In this respect, the researcher says that much work remains to be done. “The concentration of contaminants of this type is worrying, because consumption is on the rise and we are unable to eliminate them at the treatment plants, so they reach the fish and are changing their metabolisms. We don’t know the extent to which this exerts an influence on an individual level, and the problem could reach stock levels. As we contaminate the sea, in other words, as the contaminants increase, the situation will get worse, and we need to know whether there is a risk of the contaminants that are building up in fish reaching humans.” In any case, as the researcher pointed out, “the analytical approaches we have developed can also be used to analyse other types of contaminants and species; and that way it will be possible to merge decisive information to assess the environmental risks and establish new regulatory measures”.

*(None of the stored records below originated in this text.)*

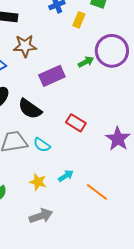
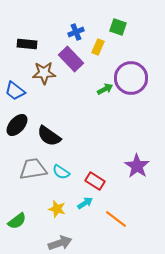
purple rectangle: (52, 76) -> (71, 59), moved, turned 70
red rectangle: (76, 123) -> (95, 181), moved

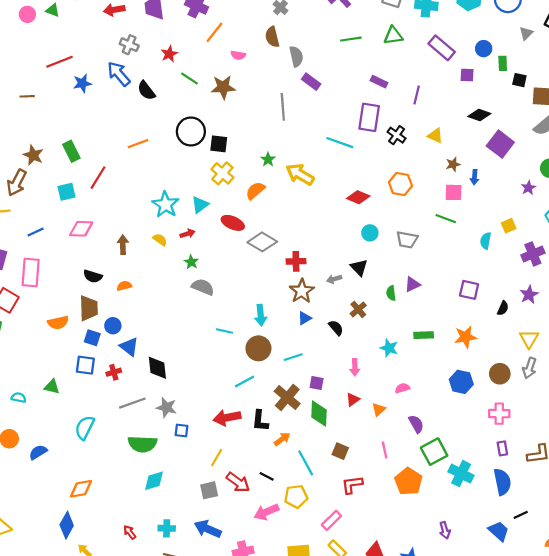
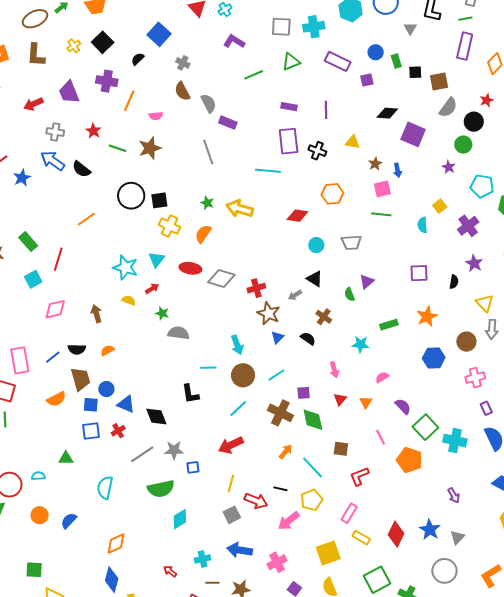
blue line: (36, 232) -> (53, 357), moved
black L-shape: (260, 421) -> (190, 394), moved

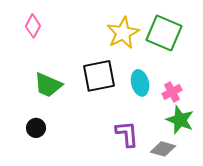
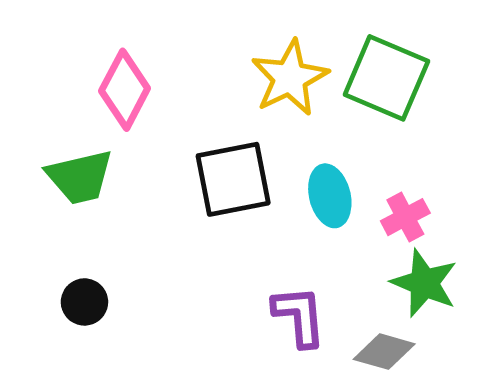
pink diamond: (33, 26) -> (125, 90), moved, size x1.4
green trapezoid: (48, 85) -> (80, 177), moved, turned -36

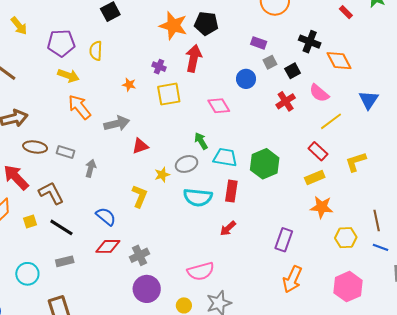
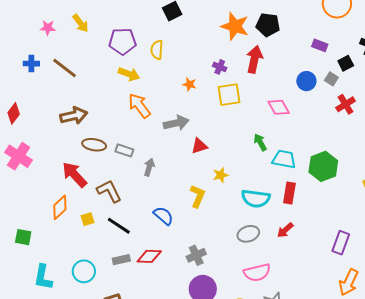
gray square: (270, 62) -> (331, 79), moved, turned -32
black square: (293, 71) -> (346, 63), moved
gray ellipse: (187, 164) -> (248, 234), moved
red diamond: (108, 246) -> (149, 256), moved

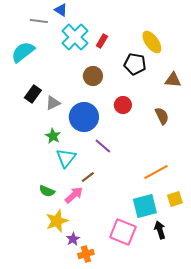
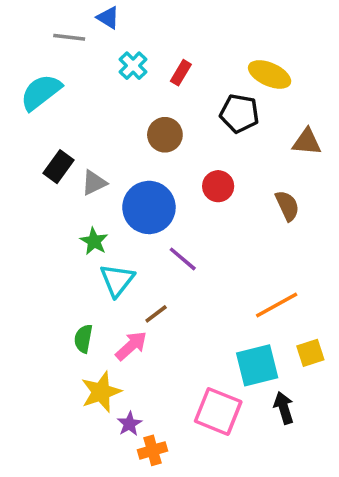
cyan cross: (75, 37) -> (133, 66), size x0.6
yellow ellipse: (152, 42) -> (270, 74), turned -30
green semicircle: (47, 191) -> (83, 339), turned 77

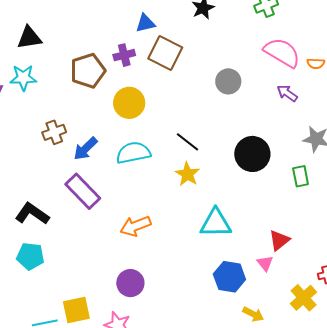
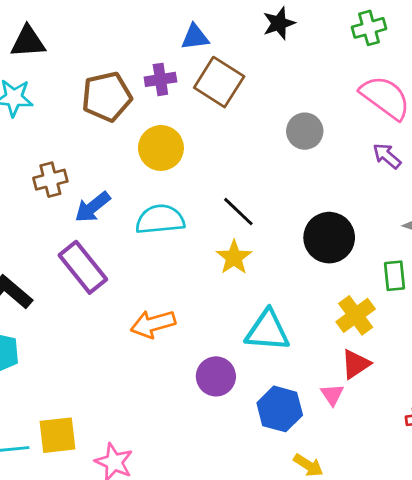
purple circle: (130, 283) -> (216, 376), moved
yellow cross: (304, 298) -> (356, 315), moved

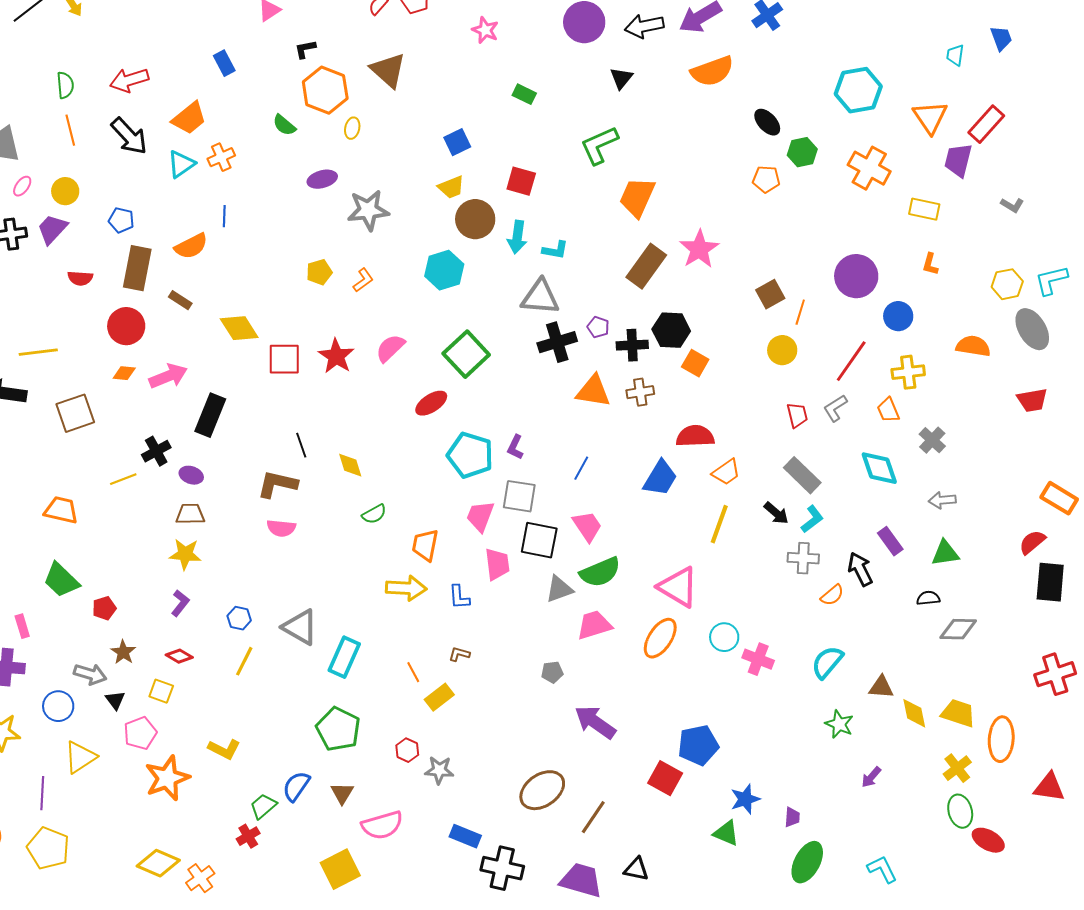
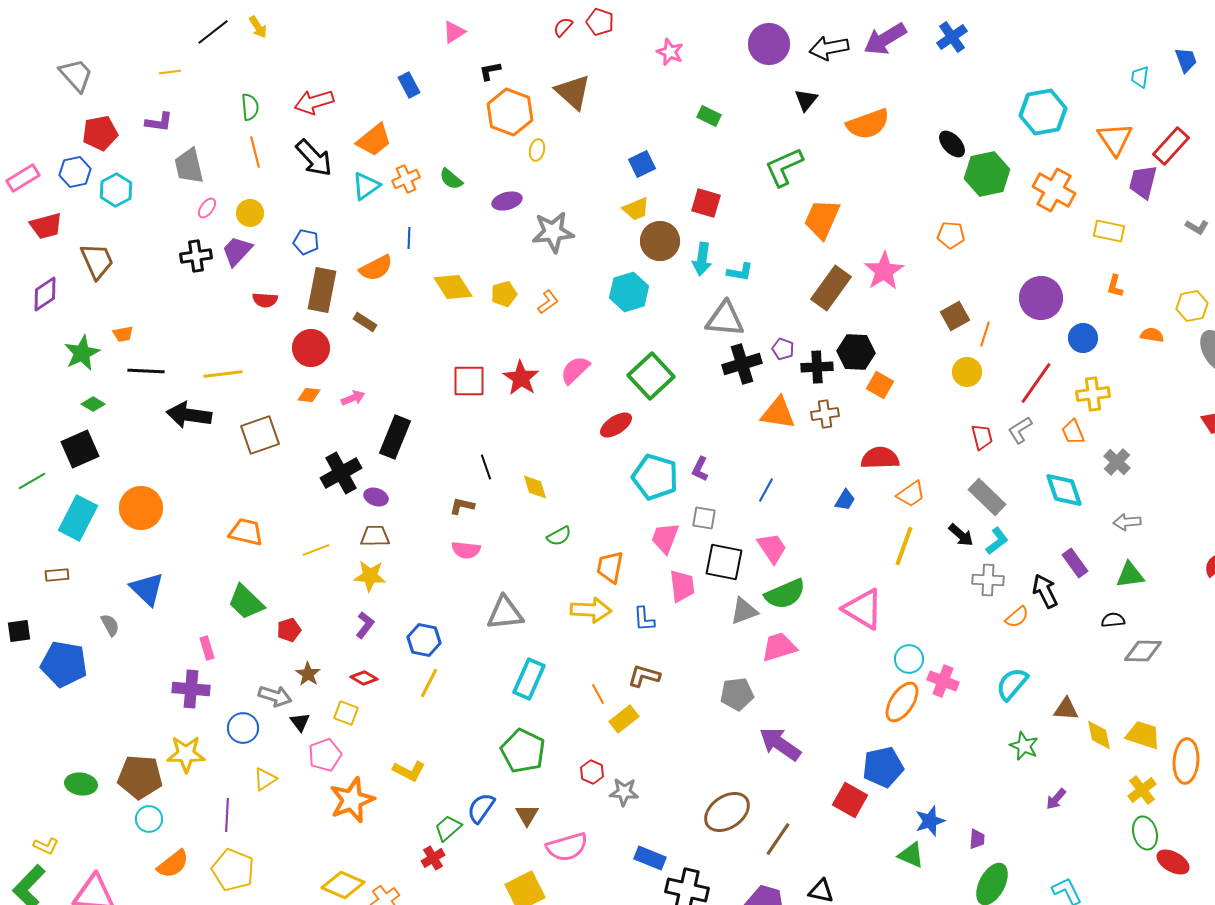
orange semicircle: (712, 71) -> (868, 124), moved
green semicircle: (284, 125) -> (451, 179), moved
green hexagon: (802, 152) -> (987, 174), size x1.5
orange pentagon: (766, 179) -> (951, 235), moved
yellow diamond: (239, 328) -> (453, 287), moved
orange semicircle: (973, 346) -> (1152, 335), moved, size x0.7
pink arrow: (168, 376) -> (353, 398), size x0.6
black cross: (156, 451) -> (341, 473), size x1.4
blue trapezoid: (660, 478) -> (845, 500), size x0.6
yellow line: (123, 479) -> (316, 550), moved
brown L-shape: (277, 484) -> (462, 506), size x0.6
gray square: (519, 496) -> (704, 518), size x0.7
blue hexagon: (239, 618) -> (424, 640), size x1.4
gray triangle: (300, 627) -> (505, 613), moved, turned -36
orange ellipse: (660, 638) -> (902, 702), moved
brown L-shape: (459, 654) -> (644, 676), size x1.5
gray pentagon: (552, 672) -> (737, 694), size x1.5
yellow triangle: (80, 757) -> (265, 779), size x0.7

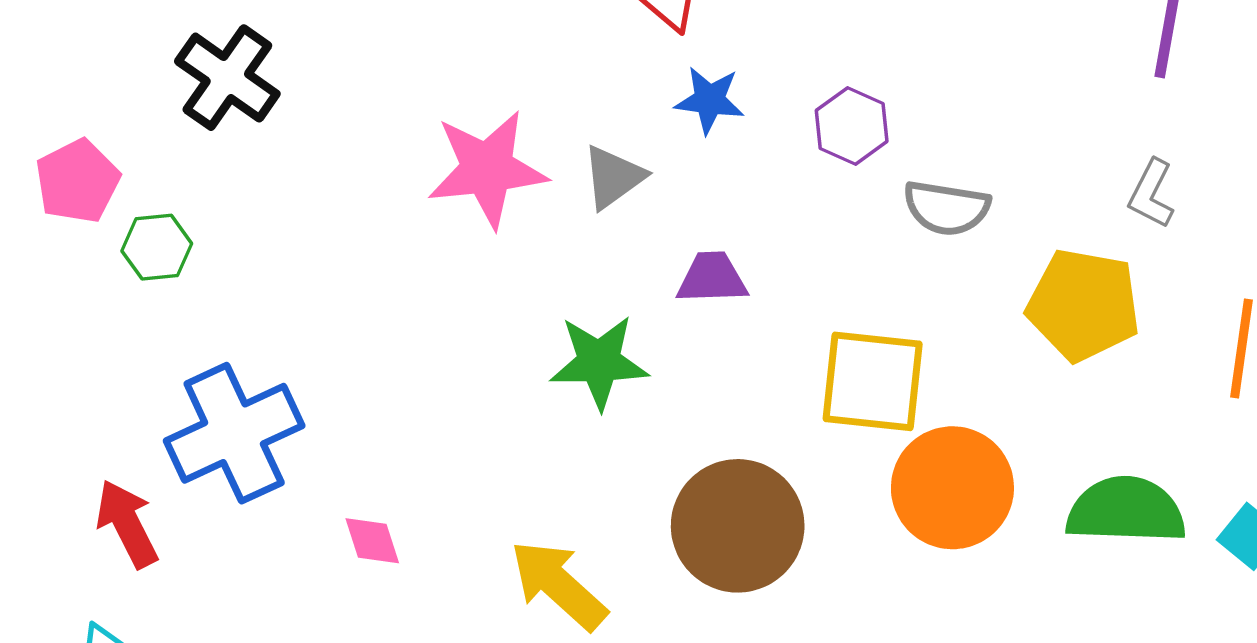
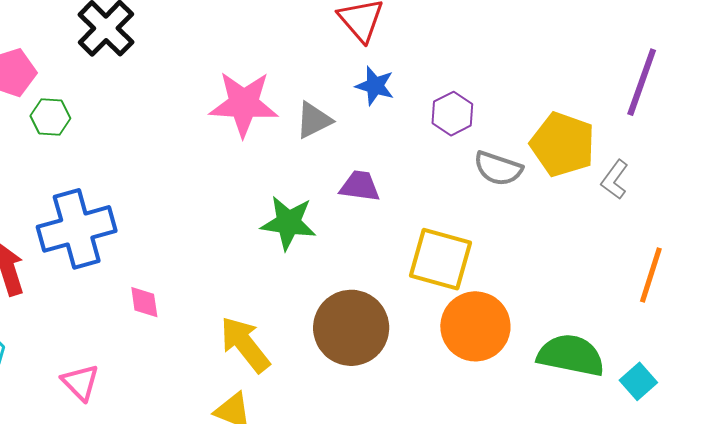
yellow pentagon: (1084, 305) -> (563, 144), moved

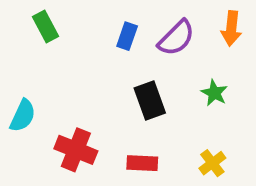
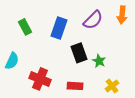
green rectangle: (45, 27) -> (25, 27), moved
blue rectangle: (127, 36) -> (59, 28), moved, size x1.5
green star: (214, 93) -> (99, 61), moved

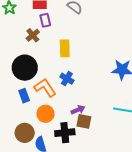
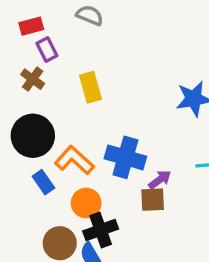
blue cross: (67, 79) -> (125, 157), moved, size x1.6
purple arrow: (78, 110) -> (160, 180), moved
black cross: (65, 133) -> (101, 230), moved

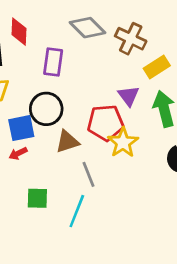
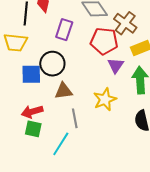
red pentagon: (106, 123) -> (104, 41), moved
red arrow: (18, 153) -> (32, 112), moved, size x1.5

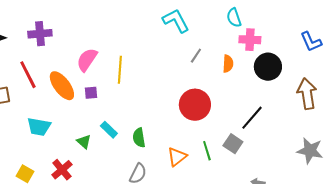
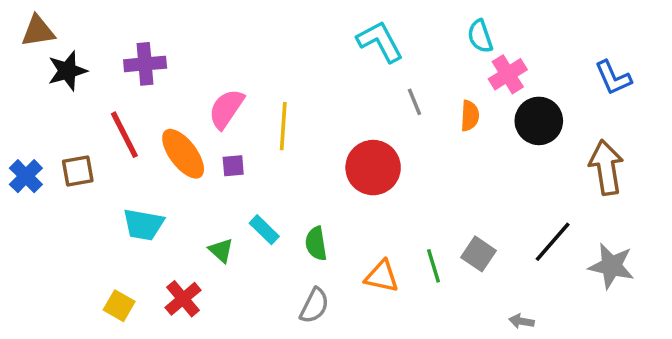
pink cross: (250, 40) -> (508, 74), turned -35
gray line: (196, 56) -> (414, 102), turned -56
red circle: (195, 105) -> (373, 168), moved
black line: (252, 118) -> (553, 242), moved
orange triangle: (177, 157) -> (382, 276), turned 50

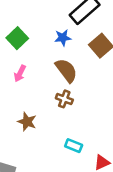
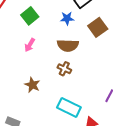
brown semicircle: (66, 70) -> (68, 45), turned 125
cyan rectangle: (74, 146) -> (69, 107), size x1.6

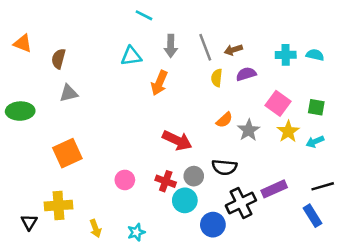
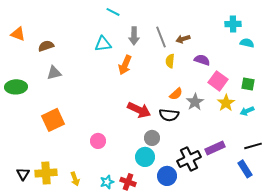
cyan cross: (286, 55) -> (233, 24), moved
brown semicircle: (58, 59) -> (46, 46), turned 56
purple semicircle: (246, 74) -> (202, 60), moved, turned 35
black semicircle: (224, 167) -> (169, 115), moved
red cross: (166, 181) -> (128, 182), moved
yellow cross: (58, 205) -> (46, 173), moved

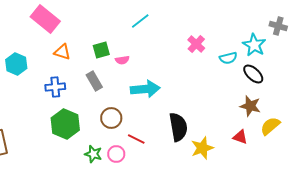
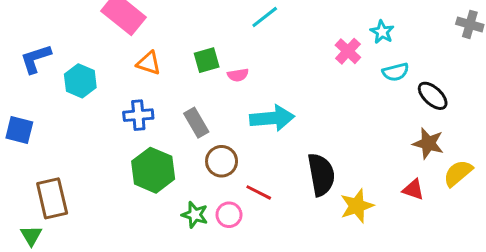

University of the Basque Country
Ronald van den Berg – University of the Basque Country
The image is in the public domain.
Original Research: Closed access.
Haizea Ziarrusta, Anton Ribbenstedt, Leire Mijangos, Sergio Picart-Armada, Alex Perera-Lluna, Ailette Prieto, Urtzi Izagirre, Jonathan P. Benskin, Maitane Olivares, Olatz Zuloaga, Nestor Etxebarria. “Amitriptyline at an environmentally relevant concentration alters the profile of metabolites beyond monoamines in gilt-head bream “. Environmental Toxicology and Chemistry doi:10.1002/etc.4381
Amitriptyline at an environmentally relevant concentration alters the profile of metabolites beyond monoamines in gilt-head bream
The antidepressant amitriptyline is a widely used selective serotonin reuptake inhibitor that is found in the aquatic environment. The present study investigates alterations in the brain and the liver metabolome of gilt‐head bream (Sparus aurata) after exposure at an environmentally relevant concentration (0.2 µg/L) of amitriptyline for 7 d. Analysis of variance–simultaneous component analysis is used to identify metabolites that distinguish exposed from control animals. Overall, alterations in lipid metabolism suggest the occurrence of oxidative stress in both the brain and the liver—a common adverse effect of xenobiotics. However, alterations in the amino acid arginine are also observed. These are likely related to the nitric oxide system that is known to be associated with the mechanism of action of antidepressants. In addition, changes in asparagine and methionine levels in the brain and pantothenate, uric acid, and formylisoglutamine/N‐formimino‐L‐glutamate levels in the liver could indicate variation of amino acid metabolism in both tissues; and the perturbation of glutamate in the liver implies that the energy metabolism is also affected. These results reveal that environmentally relevant concentrations of amitriptyline perturb a fraction of the metabolome that is not typically associated with antidepressant exposure in fish.